Ein lauer Sommerabend im Garten der Villa Lily Patré – und ein Streichquartettabend, der nicht nur in der Programmwahl, sondern auch in der klanglichen Umsetzung Maßstäbe setzte. Das Quatuor Diotima, in diesem Jahr Formation à l’honneur des Festivals, präsentierte ein dreiteiliges Programm, das zentrale Werke des Streichquartettrepertoires des 20. und 21. Jahrhunderts miteinander in Resonanz brachte – ergänzt durch einen Klassiker, der in dieser Lesart fast unheimlich modern wirkte.

Boulez’ Livre pour quatuor ist weniger ein geschlossenes Werk als eine sich über Jahrzehnte entwickelnde Gedankenlandschaft in sechs „Feuillets“. Diotima spielt Auszüge daraus mit höchster Konzentration – und setzt narrative, fast schon disruptive Spannungsbögen frei. Es entsteht eine Musik der Gleichzeitigkeit und Verdichtung, in der vier scheinbar autonome Stimmen nebeneinander und übereinander existieren – und sich doch immer wieder berühren, verzahnen, sich durch rhythmische Konvergenzen oder farbliche Nähe kurzzeitig begegnen. Inmitten einer insgesamt klassischen, fast strukturell harmonischen Grundhaltung wirken einzelne disharmonische Einsätze wie bewusste Kontraste, Halbtöne als Interventionen, als Befragung der Form.

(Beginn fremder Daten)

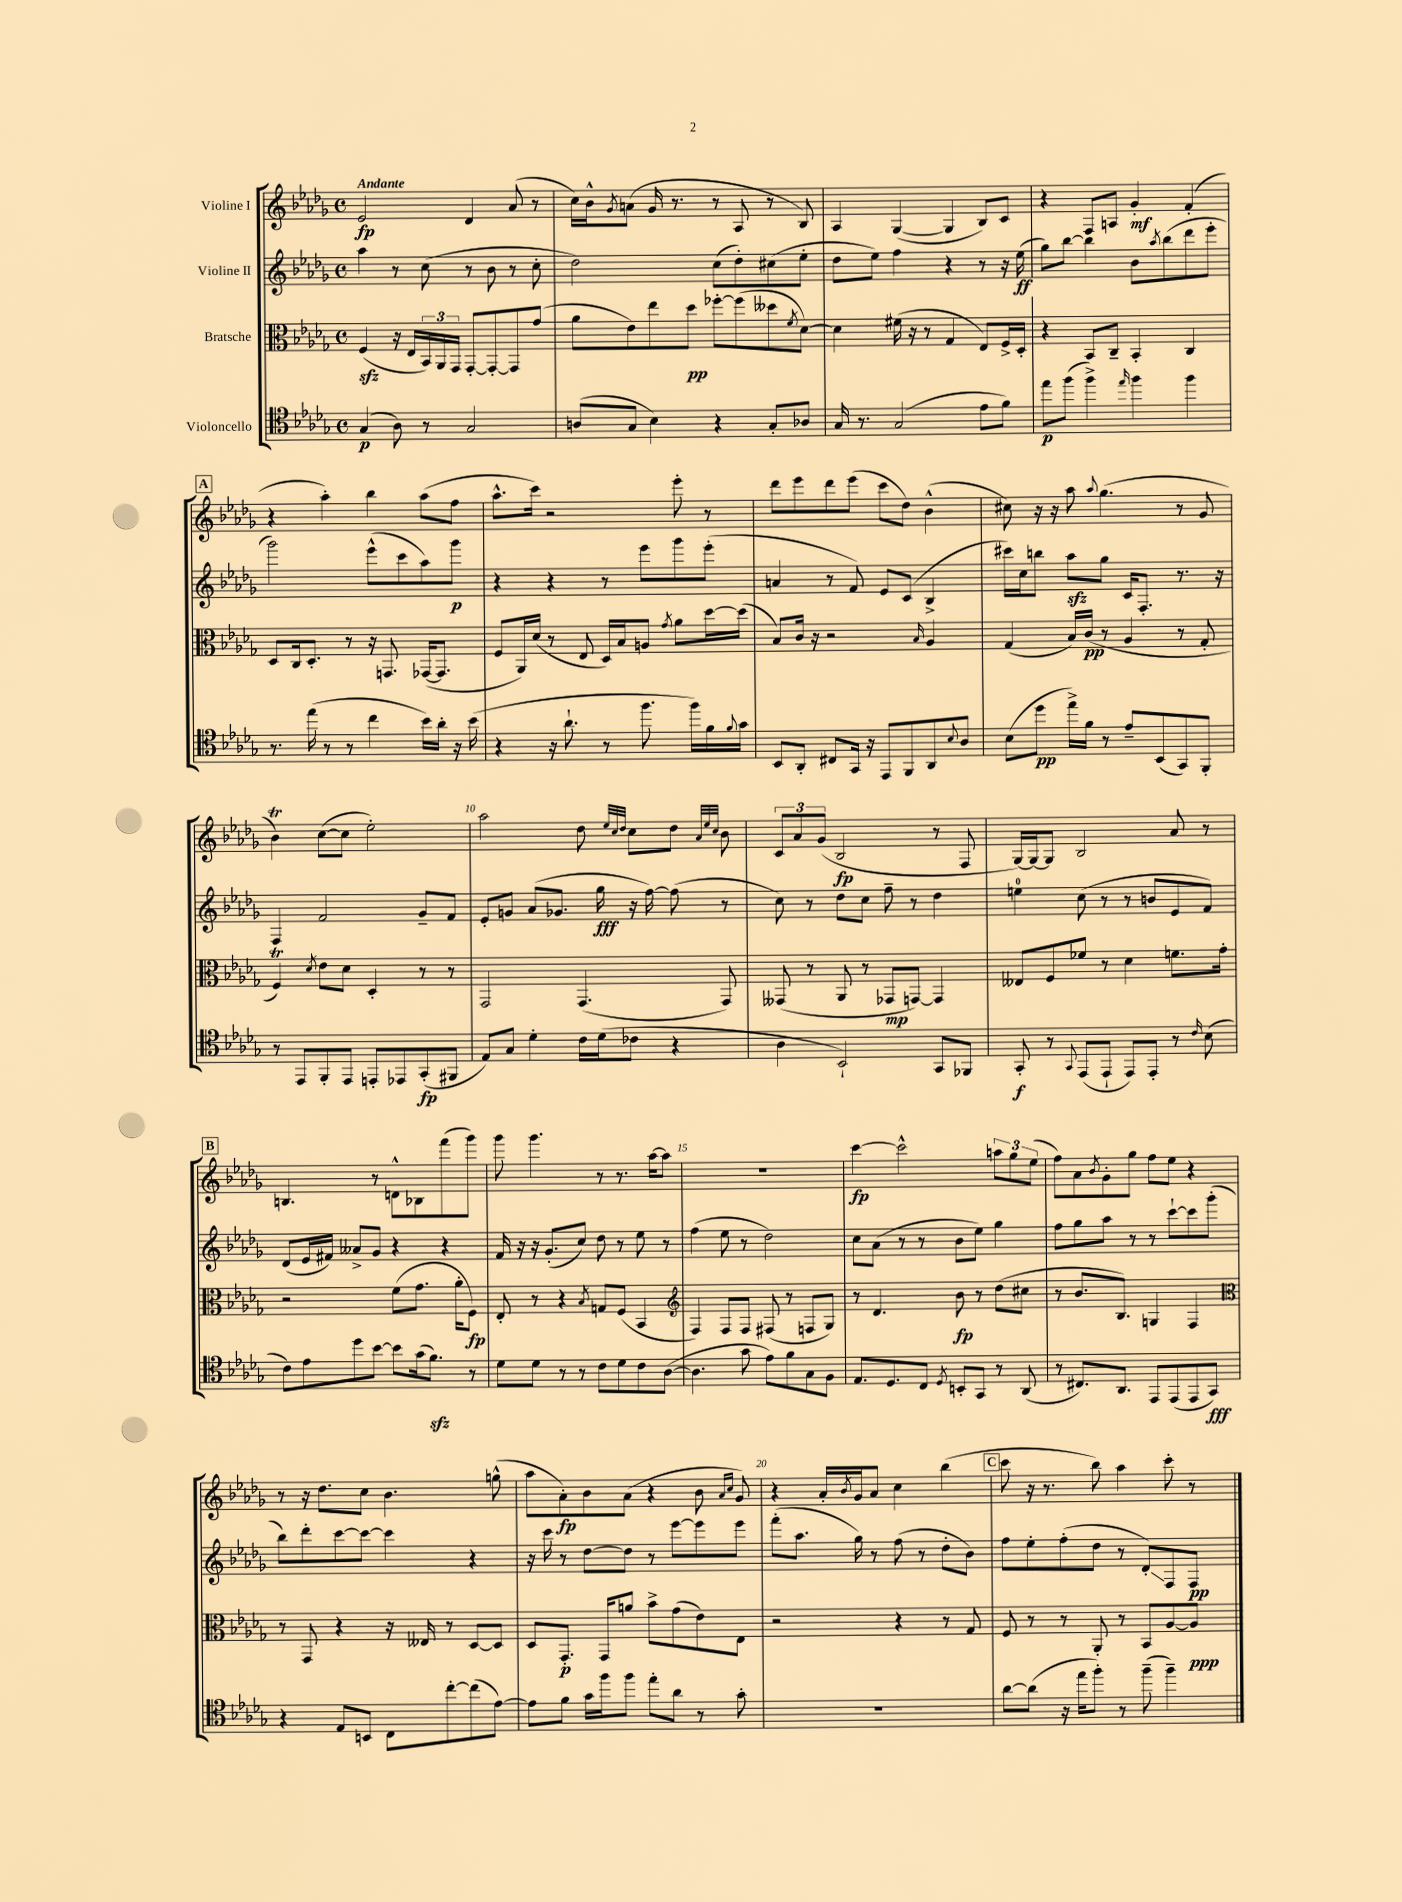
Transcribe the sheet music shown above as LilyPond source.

<<
\new StaffGroup <<
\new Staff = "s0" \with { instrumentName = "Violine I" } {
    \clef treble \key des \major \defaultTimeSignature \time 4/4 \tempo "Andante"
    ees'2\fp des'4 aes'8( r8 |
    c''16) bes'16-^ \acciaccatura { ges'8 } a'8( ges'16 r8. r8 aes8 r8 bes8) |
    aes4 ges4~( ges4 bes8) c'8 |
    r4 f8 a8 ges'4-.\mf f'4-.( |
    \mark \markup { \box "A" } r4 aes''4-.) bes''4 aes''8( f''8 |
    aes''8.-^ c'''16) r2 ees'''8-. r8 |
    des'''8 ees'''8 des'''8 ees'''8( c'''8 des''8) bes'4-^( |
    cis''8) r16 r16 aes''8 \appoggiatura { aes''8 } ges''4.( r8 ges'8 |
    bes'4\trill) c''8~( c''8 ees''2-.) |
    aes''2 des''8 \grace { ees''32 c''32 des''32 } c''8 des''8 \grace { aes'32 ees''32 c''32 } bes'8 |
    \tuplet 3/2 { c'8 aes'8 ges'8( } bes2\fp r8 f8 |
    ges16~) ges16~ ges8 bes2 aes'8 r8 |
    \mark \markup { \box "B" } b4. r8 d'8-^ bes8 f'''8( ges'''8) |
    ges'''8 ges'''4. r8 r8. aes''16~ aes''8 |
    R1 |
    c'''4~\fp c'''2-^ \tuplet 3/2 { a''8 ges''8 ees''8( } |
    f''8) aes'8 \acciaccatura { bes'8 } ges'8-. ges''8 f''8 ees''8 r4 |
    r8 r16 des''8. c''8 bes'4. g''8-^( |
    aes''8 aes'8-.\fp) bes'8 aes'8( r4 bes'8 \grace { aes'16 c''16 } ges'8) |
    r4 aes'16-. \acciaccatura { bes'8 } ges'16 aes'8 c''4 bes''4( |
    \mark \markup { \box "C" } c'''8 r16 r8. bes''8) aes''4 c'''8-. r8 \bar "|." |
}
\new Staff = "s1" \with { instrumentName = "Violine II" } {
    \clef treble \key des \major \defaultTimeSignature \time 4/4
    aes''4 r8 c''8( r8 bes'8 r8 c''8-. |
    des''2) c''8( des''8-.) cis''8( ees''8-. |
    des''8 ees''8) f''4 r4 r8 r16 ees''16\ff( |
    ges''8) bes''8~ bes''4 bes'8 \acciaccatura { aes''8 } bes''8( des'''8 ees'''8-. |
    \mark \markup { \box "A" } ges'''2) ees'''8-^( c'''8 aes''8) ges'''8\p |
    r4 r4 r8 ees'''8 ges'''8 ees'''8-.( |
    a'4 r8 f'8) ees'8 c'8( bes4-> |
    cis'''16) c''16 b''8 aes''8\sfz ges''8 c'16 f8.-. r8. r16 |
    f4 f'2 ges'8-- f'8 |
    ees'8-. g'8 aes'8( ges'8. ges''16\fff r16 f''16~) f''8( r8 |
    c''8) r8 des''8 c''8 f''8-- r8 des''4 |
    e''4-0 c''8( r8 r8 b'8 ees'8 f'8) |
    \mark \markup { \box "B" } des'8( ees'16 fis'16) aeses'8-> ges'8 r4 r4 |
    f'16 r16 r16 ges'8.-.( c''8) des''8 r8 ees''8 r8 |
    f''4( ees''8 r8 des''2) |
    c''8 aes'8( r8 r8 bes'8 ees''8) ges''4 |
    f''8 ges''8 aes''8 r8 r8 c'''8~-! c'''8 ges'''8-.( |
    bes''8) des'''8-. c'''8~ c'''8~ c'''4 r4 |
    r16 c'''16 r8 des''8~ des''8 r8 ees'''8~ ees'''8 ees'''8 |
    f'''8-.( aes''8. ges''16) r8 f''8( r8 des''8-. bes'8) |
    \mark \markup { \box "C" } f''8 ees''8-. f''8-.( des''8 r8 des'8-.\glissando) f8 f8\pp \bar "|." |
}
\new Staff = "s2" \with { instrumentName = "Bratsche" } {
    \clef alto \key des \major \defaultTimeSignature \time 4/4
    f4\sfz( r16 ees16 \tuplet 3/2 { bes,16) aes,16 ges,16 } ges,8~-. ges,8~-. ges,8 ges'8( |
    aes'8 ees'8) ees''8 des''8\pp fes''8~-. fes''8( deses''8 \acciaccatura { f'8 } des'8~) |
    des'4 fis'16( r16 r8 ges4 ees8) f16-> des16-. |
    r4 bes,8 c8-- bes,4-. c4 |
    \mark \markup { \box "A" } des8 c16 des8.-. r8 r16 g,8. ges,16~( ges,8. |
    f8 aes,16) des'16( r8 ees8 des16) bes16 a8 \acciaccatura { ges'8 } aes'8 des''16~ des''16( |
    bes8) c'16 r16 r2 \grace { bes16 } aes4 |
    ges4( bes16) c'16\pp( r8 aes4 r8 ges8-. |
    f4\trill) \acciaccatura { des'8 } ees'8 des'8 des4-. r8 r8 |
    ges,2 ges,4.( ges,8) |
    geses,8( r8 aes,8 r8 ges,8\mp g,8~) g,4 |
    eeses8 f8 fes'8 r8 des'4 f'8. ges'16-. |
    \mark \markup { \box "B" } r2 f'8( ges'8. aes'16-. f8\fp) |
    ees8-. r8 r4 \acciaccatura { bes8 } g8 f8( bes,4 |
    \clef treble f4) f8 f8 fis8( r8 f8 ges8) |
    r8 des'4. bes'8\fp r8 des''8( cis''8 |
    r8 bes'8. bes8.) g4 f4 |
    \clef alto r8 ges,8 r4 r16 eeses16 r8 des8~ des8 |
    des8 ges,8.-.\p ges,16 a'8 bes'8-> ges'8( ees'8) ees8 |
    r2 r4 r8 ges8 |
    \mark \markup { \box "C" } f8 r8 r8 aes,8-. r8 bes,8 aes8~ aes8\ppp \bar "|." |
}
\new Staff = "s3" \with { instrumentName = "Violoncello" } {
    \clef tenor \key des \major \defaultTimeSignature \time 4/4
    ges4\p( aes8) r8 ges2 |
    a8( ges8 bes4) r4 ges8-. aes8 |
    ges16 r8. ges2( ees'8 f'8) |
    ees''8\p f''8( f''4->) \grace { ees''16 } f''4 f''4 |
    \mark \markup { \box "A" } r8. ees''16( r8 r8 c''4 bes'16) aes'16-. r16 bes'16( |
    r4 r16 aes'8.-! r8 f''8. f''16) f'16 \appoggiatura { f'8 } ges'16 |
    bes,8 aes,8-. cis8 ges,16 r16 ees,8 f,8 aes,8 \appoggiatura { bes8 } aes8 |
    bes8( des''8\pp ees''16->) f'16 r8 ees'8-- bes,8( ges,8) f,8-. |
    r8 ees,8 f,8-. ees,8 e,8-. ees,8 ges,8-.\fp( fis,8 |
    ees8) ges8 des'4-. c'16 des'16( ces'8 r4 |
    aes4 bes,2-!) ges,8 fes,8 |
    ges,8-.\f r8 \appoggiatura { ges,8 } ees,8( ees,8-! ees,8) ees,8-. r8 \grace { c'16 } bes8( |
    \mark \markup { \box "B" } c'8) ees'8 des''8 bes'8~ bes'8 ges'16( f'8.\sfz) r8 |
    des'8 des'8 r8 r8 c'8 des'8 c'8 aes8~( |
    aes4. ges'8 ees'8) f'8 ges8 f8 |
    ees8. des8. c8 \acciaccatura { des8 } b,8-. ges,8 r8 aes,8( |
    r8 cis8.) aes,8. ees,8 ees,8( ees,8 ges,8\fff) |
    r4 ees8 b,8 c8 c''8~-. c''8( ees'8~) |
    ees'8 f'8 ges'16 f''16 f''8 ees''8-. aes'8 r8 ges'8-. |
    R1 |
    \mark \markup { \box "C" } aes'8~ aes'8( r16 ees''16 f''8-.) r8 f''8--( f''4--) \bar "|." |
}
>>
>>
\layout { \context { \Score \override BarNumber.break-visibility = ##(#f #t #t) barNumberVisibility = #(every-nth-bar-number-visible 5) } }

Kaija Saariahos Terra Memoria wurde als stiller Höhepunkt des Abends angekündigt – klanglich fein, strukturell ausgearbeitet, emotional aufgeladen. Dennoch wirkt das Werk in diesem Kontext fast akademisch, beinahe verkopft, trotz aller Nähe zu Boulez in Klangfarben und rhythmischer Dichte. Der Unterschied: während Boulez in den 1950ern die Form aufbricht, tastet Saariaho sie fast ehrfürchtig ab – ihre klanglichen Gesten haben etwas Zurückhaltendes, das sich nicht ganz von der kompositorischen Idee löst. Und doch gelingt Diotima auch hier eine eindringliche, fast meditative Lesart.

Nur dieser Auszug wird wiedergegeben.